Isabell von der Arbeitsgruppe Sedimentgeologie befüllt die Flaschen mit Sedimentproben. Foto: Maria Bachmann

Angekommen auf dem Grönländischen Festland verlassen Katrin, Max und Rüdiger den Helikopter. Eine Stunde haben sie, um die Festgesteinproben zu sammeln. Weiter geht es für Isabell, Thomas und mich. Die kommenden Beprobungsorte sollen möglichst sandig und in Meeresnähe sein – kaum vorstellbar, einen Strand an der Grönländischen Küste zu finden. Schnell hat Isabell eine passende Stelle ausgekundschaftet und der Helikopter setzt wieder zur Landung an. Nur knappe zehn Minuten bleiben ihr zur Probennahme, dann geht es schon weiter zur zweiten Stelle. Auch da gilt es für sie möglichst viel sandiges Material in die vorbereiteten Fläschchen zu füllen. Isabell verrät mir während des Flugs, dass die Proben, während der Expedition aufbewahrt werden und erst nach der Rückkehr in Hannover auf die eventuellen Mitglieder und Stoffwechselwege der mikrobiellen Ökosysteme dieser noch völlig unbekannten Regionen sowie auch auf kohlenwasserstoffabbauende Mikroorganismen untersucht werden. Auf dem Rückflug holen wir noch Katrin, Max und Rüdiger von ihrem Beprobungsgebiet ab. Auch sie haben während ihres ersten Landgangs bereits umfangreiche geologisches Probenmaterial sammeln können. Erschöpft, aber glücklich kehren wir zurück an Bord von Polarstern.

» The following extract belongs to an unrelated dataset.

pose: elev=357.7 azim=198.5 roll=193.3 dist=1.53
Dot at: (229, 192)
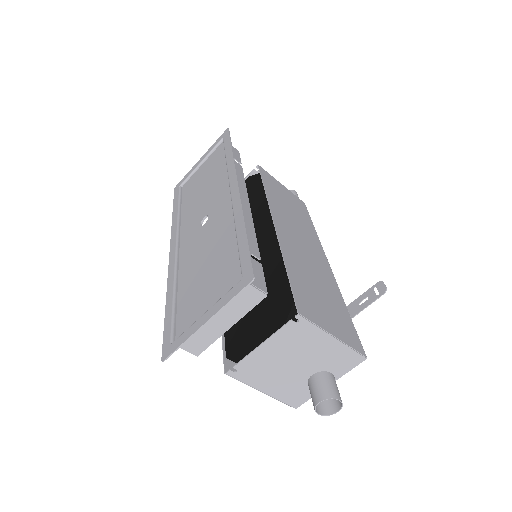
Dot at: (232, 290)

Für den ersten Flug war dies ein zufriedenstellender Fang. Die Beprobungsjagd wurde auf weiteren Landgängen fortgesetzt. Das Wetter ließ es zu, dass auch am Sonntag und Montag das Grönländische Festland beflogen wurde. So konnten nicht nur Max und Katrin ihre Auswahl erweitern, sondern auch das Team der Geomikrobiologen bekam die Möglichkeit weitere Proben zu sammeln. Weitere Wissenschaftler haben die Möglichkeit bekommen, ihre multidisziplinären Forschungen mithilfe von Helikopterflügen ein Stück weit mehr zu realisieren. In den nächsten Tagen warten wir auf gute Wetterbedingungen, sodass weitere Landgänge bereits in der Planung stehen.

Leser:innenkommentare (1)

  1. Monika Meier

    Hey Kate, was für ein Abenteuer. Wir lesen hier immer ganz gespannt die Berichte. Da habt ihr euch sicherlich für die nächsten Wochen ganz viel Arbeit mitgenommen. Viel Spaß dabei. Wenn du nach Hause kommst ist es auch nicht mehr so warm, aber so kalt, wie ihr es da habt,nun doch nicht.
    Wir freuen uns schon dich wieder da zu haben. Sei ganz doll gedrückt.